Collected data:
*** Block opens ***

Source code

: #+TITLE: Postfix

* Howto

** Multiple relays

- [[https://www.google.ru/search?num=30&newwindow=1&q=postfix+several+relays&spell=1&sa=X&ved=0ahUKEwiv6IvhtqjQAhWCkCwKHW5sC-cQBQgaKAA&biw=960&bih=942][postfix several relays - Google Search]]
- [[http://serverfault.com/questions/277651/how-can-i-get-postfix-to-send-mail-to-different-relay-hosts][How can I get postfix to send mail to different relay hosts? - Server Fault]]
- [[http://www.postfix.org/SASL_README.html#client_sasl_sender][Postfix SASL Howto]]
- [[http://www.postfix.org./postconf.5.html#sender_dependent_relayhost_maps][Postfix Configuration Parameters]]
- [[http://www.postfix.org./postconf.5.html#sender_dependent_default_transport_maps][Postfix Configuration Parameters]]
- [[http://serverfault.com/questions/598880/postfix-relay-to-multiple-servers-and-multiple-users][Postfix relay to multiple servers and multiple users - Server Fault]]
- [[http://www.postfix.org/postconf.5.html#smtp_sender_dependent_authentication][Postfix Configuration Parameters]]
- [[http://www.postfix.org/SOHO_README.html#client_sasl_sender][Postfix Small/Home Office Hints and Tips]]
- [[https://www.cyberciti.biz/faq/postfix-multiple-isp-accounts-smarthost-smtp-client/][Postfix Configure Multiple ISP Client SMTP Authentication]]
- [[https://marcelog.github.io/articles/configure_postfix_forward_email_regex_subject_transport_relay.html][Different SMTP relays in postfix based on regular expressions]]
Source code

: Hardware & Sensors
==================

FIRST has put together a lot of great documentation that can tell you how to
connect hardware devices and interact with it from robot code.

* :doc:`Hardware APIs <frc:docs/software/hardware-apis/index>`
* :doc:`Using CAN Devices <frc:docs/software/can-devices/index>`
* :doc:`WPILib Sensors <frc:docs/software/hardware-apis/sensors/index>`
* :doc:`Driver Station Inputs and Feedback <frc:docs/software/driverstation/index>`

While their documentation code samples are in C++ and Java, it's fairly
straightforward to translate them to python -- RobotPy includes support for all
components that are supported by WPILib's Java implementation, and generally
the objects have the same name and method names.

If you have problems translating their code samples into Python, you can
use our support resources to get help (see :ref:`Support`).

*** Block closes ***

● **To do**: In the records above, the lines containing the string "samples" should be counted; give only the total.

● **Output**: 2